The records below are to be repeated in full, exactly as they are.
================================
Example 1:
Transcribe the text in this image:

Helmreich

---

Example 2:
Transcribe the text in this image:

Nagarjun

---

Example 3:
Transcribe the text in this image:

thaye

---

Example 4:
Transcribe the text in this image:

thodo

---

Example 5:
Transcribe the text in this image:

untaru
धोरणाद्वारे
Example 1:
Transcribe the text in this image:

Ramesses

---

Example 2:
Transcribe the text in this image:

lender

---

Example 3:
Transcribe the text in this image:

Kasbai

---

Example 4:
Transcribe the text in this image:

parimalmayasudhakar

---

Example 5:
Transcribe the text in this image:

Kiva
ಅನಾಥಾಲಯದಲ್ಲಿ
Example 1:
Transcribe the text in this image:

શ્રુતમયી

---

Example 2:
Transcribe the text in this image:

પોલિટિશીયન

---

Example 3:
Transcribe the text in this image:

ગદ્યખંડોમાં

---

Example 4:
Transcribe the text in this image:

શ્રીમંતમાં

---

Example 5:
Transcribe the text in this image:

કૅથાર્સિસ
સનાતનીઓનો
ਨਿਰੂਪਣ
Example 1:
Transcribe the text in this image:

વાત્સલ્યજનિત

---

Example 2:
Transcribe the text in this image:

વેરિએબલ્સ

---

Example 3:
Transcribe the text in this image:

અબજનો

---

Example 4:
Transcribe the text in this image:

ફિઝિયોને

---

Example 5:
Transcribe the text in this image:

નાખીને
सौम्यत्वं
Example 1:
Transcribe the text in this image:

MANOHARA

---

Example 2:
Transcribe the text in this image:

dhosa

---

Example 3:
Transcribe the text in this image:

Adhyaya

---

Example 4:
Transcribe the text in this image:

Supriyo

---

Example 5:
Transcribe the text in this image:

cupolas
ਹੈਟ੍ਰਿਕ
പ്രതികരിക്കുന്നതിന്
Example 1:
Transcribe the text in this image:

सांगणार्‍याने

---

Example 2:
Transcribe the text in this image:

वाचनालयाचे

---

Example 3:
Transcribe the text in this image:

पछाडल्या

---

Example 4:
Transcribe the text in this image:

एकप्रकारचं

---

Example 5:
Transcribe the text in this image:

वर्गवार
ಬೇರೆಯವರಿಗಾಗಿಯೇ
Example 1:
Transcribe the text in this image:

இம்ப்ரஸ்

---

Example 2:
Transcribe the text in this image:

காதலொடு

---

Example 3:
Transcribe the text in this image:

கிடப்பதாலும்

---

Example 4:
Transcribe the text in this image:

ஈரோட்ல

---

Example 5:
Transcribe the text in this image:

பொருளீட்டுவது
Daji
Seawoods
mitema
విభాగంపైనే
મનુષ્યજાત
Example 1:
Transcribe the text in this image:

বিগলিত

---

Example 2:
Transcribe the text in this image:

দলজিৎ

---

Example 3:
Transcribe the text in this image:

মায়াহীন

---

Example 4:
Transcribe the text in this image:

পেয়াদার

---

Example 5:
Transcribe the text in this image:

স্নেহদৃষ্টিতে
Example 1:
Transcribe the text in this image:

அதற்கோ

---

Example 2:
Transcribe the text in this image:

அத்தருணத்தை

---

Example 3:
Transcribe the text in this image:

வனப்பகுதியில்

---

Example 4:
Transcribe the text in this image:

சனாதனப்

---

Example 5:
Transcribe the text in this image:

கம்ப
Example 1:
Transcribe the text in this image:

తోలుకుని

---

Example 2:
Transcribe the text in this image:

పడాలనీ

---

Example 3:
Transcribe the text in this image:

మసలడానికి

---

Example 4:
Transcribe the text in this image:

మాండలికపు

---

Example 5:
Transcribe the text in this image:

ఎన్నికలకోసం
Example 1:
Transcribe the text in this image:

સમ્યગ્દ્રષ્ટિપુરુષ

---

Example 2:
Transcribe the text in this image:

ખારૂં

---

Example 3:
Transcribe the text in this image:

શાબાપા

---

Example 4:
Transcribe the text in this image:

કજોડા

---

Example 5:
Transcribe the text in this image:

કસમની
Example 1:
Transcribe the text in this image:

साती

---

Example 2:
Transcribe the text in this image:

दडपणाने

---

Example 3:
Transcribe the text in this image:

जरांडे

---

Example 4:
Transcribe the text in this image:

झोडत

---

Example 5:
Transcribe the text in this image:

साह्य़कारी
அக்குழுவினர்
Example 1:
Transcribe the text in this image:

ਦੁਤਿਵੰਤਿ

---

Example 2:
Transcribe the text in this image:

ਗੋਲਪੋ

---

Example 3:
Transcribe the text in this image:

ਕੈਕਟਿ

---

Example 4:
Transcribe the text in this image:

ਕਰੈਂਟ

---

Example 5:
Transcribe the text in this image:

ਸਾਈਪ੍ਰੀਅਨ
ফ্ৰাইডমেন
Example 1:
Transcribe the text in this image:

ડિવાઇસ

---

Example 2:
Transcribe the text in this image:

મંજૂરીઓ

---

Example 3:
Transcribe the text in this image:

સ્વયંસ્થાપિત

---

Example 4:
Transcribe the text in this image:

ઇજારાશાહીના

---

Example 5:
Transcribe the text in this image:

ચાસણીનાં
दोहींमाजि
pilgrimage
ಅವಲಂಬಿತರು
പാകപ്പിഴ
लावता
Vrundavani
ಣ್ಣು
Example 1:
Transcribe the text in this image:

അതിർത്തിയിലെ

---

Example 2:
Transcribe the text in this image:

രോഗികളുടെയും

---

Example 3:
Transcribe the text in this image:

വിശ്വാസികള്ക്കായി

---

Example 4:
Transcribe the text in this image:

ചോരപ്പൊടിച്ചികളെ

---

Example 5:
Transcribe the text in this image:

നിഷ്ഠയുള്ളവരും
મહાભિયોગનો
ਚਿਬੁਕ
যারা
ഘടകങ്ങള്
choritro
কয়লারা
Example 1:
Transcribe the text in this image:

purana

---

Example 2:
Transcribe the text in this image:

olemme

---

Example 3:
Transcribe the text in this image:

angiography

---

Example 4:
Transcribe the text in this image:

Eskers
================================
## Your solution
Example 1:
Transcribe the text in this image:

Helmreich

---

Example 2:
Transcribe the text in this image:

Nagarjun

---

Example 3:
Transcribe the text in this image:

thaye

---

Example 4:
Transcribe the text in this image:

thodo

---

Example 5:
Transcribe the text in this image:

untaru
धोरणाद्वारे
Example 1:
Transcribe the text in this image:

Ramesses

---

Example 2:
Transcribe the text in this image:

lender

---

Example 3:
Transcribe the text in this image:

Kasbai

---

Example 4:
Transcribe the text in this image:

parimalmayasudhakar

---

Example 5:
Transcribe the text in this image:

Kiva
ಅನಾಥಾಲಯದಲ್ಲಿ
Example 1:
Transcribe the text in this image:

શ્રુતમયી

---

Example 2:
Transcribe the text in this image:

પોલિટિશીયન

---

Example 3:
Transcribe the text in this image:

ગદ્યખંડોમાં

---

Example 4:
Transcribe the text in this image:

શ્રીમંતમાં

---

Example 5:
Transcribe the text in this image:

કૅથાર્સિસ
સનાતનીઓનો
ਨਿਰੂਪਣ
Example 1:
Transcribe the text in this image:

વાત્સલ્યજનિત

---

Example 2:
Transcribe the text in this image:

વેરિએબલ્સ

---

Example 3:
Transcribe the text in this image:

અબજનો

---

Example 4:
Transcribe the text in this image:

ફિઝિયોને

---

Example 5:
Transcribe the text in this image:

નાખીને
सौम्यत्वं
Example 1:
Transcribe the text in this image:

MANOHARA

---

Example 2:
Transcribe the text in this image:

dhosa

---

Example 3:
Transcribe the text in this image:

Adhyaya

---

Example 4:
Transcribe the text in this image:

Supriyo

---

Example 5:
Transcribe the text in this image:

cupolas
ਹੈਟ੍ਰਿਕ
പ്രതികരിക്കുന്നതിന്
Example 1:
Transcribe the text in this image:

सांगणार्‍याने

---

Example 2:
Transcribe the text in this image:

वाचनालयाचे

---

Example 3:
Transcribe the text in this image:

पछाडल्या

---

Example 4:
Transcribe the text in this image:

एकप्रकारचं

---

Example 5:
Transcribe the text in this image:

वर्गवार
ಬೇರೆಯವರಿಗಾಗಿಯೇ
Example 1:
Transcribe the text in this image:

இம்ப்ரஸ்

---

Example 2:
Transcribe the text in this image:

காதலொடு

---

Example 3:
Transcribe the text in this image:

கிடப்பதாலும்

---

Example 4:
Transcribe the text in this image:

ஈரோட்ல

---

Example 5:
Transcribe the text in this image:

பொருளீட்டுவது
Daji
Seawoods
mitema
విభాగంపైనే
મનુષ્યજાત
Example 1:
Transcribe the text in this image:

বিগলিত

---

Example 2:
Transcribe the text in this image:

দলজিৎ

---

Example 3:
Transcribe the text in this image:

মায়াহীন

---

Example 4:
Transcribe the text in this image:

পেয়াদার

---

Example 5:
Transcribe the text in this image:

স্নেহদৃষ্টিতে
Example 1:
Transcribe the text in this image:

அதற்கோ

---

Example 2:
Transcribe the text in this image:

அத்தருணத்தை

---

Example 3:
Transcribe the text in this image:

வனப்பகுதியில்

---

Example 4:
Transcribe the text in this image:

சனாதனப்

---

Example 5:
Transcribe the text in this image:

கம்ப
Example 1:
Transcribe the text in this image:

తోలుకుని

---

Example 2:
Transcribe the text in this image:

పడాలనీ

---

Example 3:
Transcribe the text in this image:

మసలడానికి

---

Example 4:
Transcribe the text in this image:

మాండలికపు

---

Example 5:
Transcribe the text in this image:

ఎన్నికలకోసం
Example 1:
Transcribe the text in this image:

સમ્યગ્દ્રષ્ટિપુરુષ

---

Example 2:
Transcribe the text in this image:

ખારૂં

---

Example 3:
Transcribe the text in this image:

શાબાપા

---

Example 4:
Transcribe the text in this image:

કજોડા

---

Example 5:
Transcribe the text in this image:

કસમની
Example 1:
Transcribe the text in this image:

साती

---

Example 2:
Transcribe the text in this image:

दडपणाने

---

Example 3:
Transcribe the text in this image:

जरांडे

---

Example 4:
Transcribe the text in this image:

झोडत

---

Example 5:
Transcribe the text in this image:

साह्य़कारी
அக்குழுவினர்
Example 1:
Transcribe the text in this image:

ਦੁਤਿਵੰਤਿ

---

Example 2:
Transcribe the text in this image:

ਗੋਲਪੋ

---

Example 3:
Transcribe the text in this image:

ਕੈਕਟਿ

---

Example 4:
Transcribe the text in this image:

ਕਰੈਂਟ

---

Example 5:
Transcribe the text in this image:

ਸਾਈਪ੍ਰੀਅਨ
ফ্ৰাইডমেন
Example 1:
Transcribe the text in this image:

ડિવાઇસ

---

Example 2:
Transcribe the text in this image:

મંજૂરીઓ

---

Example 3:
Transcribe the text in this image:

સ્વયંસ્થાપિત

---

Example 4:
Transcribe the text in this image:

ઇજારાશાહીના

---

Example 5:
Transcribe the text in this image:

ચાસણીનાં
दोहींमाजि
pilgrimage
ಅವಲಂಬಿತರು
പാകപ്പിഴ
लावता
Vrundavani
ಣ್ಣು
Example 1:
Transcribe the text in this image:

അതിർത്തിയിലെ

---

Example 2:
Transcribe the text in this image:

രോഗികളുടെയും

---

Example 3:
Transcribe the text in this image:

വിശ്വാസികള്ക്കായി

---

Example 4:
Transcribe the text in this image:

ചോരപ്പൊടിച്ചികളെ

---

Example 5:
Transcribe the text in this image:

നിഷ്ഠയുള്ളവരും
મહાભિયોગનો
ਚਿਬੁਕ
যারা
ഘടകങ്ങള്
choritro
কয়লারা
Example 1:
Transcribe the text in this image:

purana

---

Example 2:
Transcribe the text in this image:

olemme

---

Example 3:
Transcribe the text in this image:

angiography

---

Example 4:
Transcribe the text in this image:

Eskers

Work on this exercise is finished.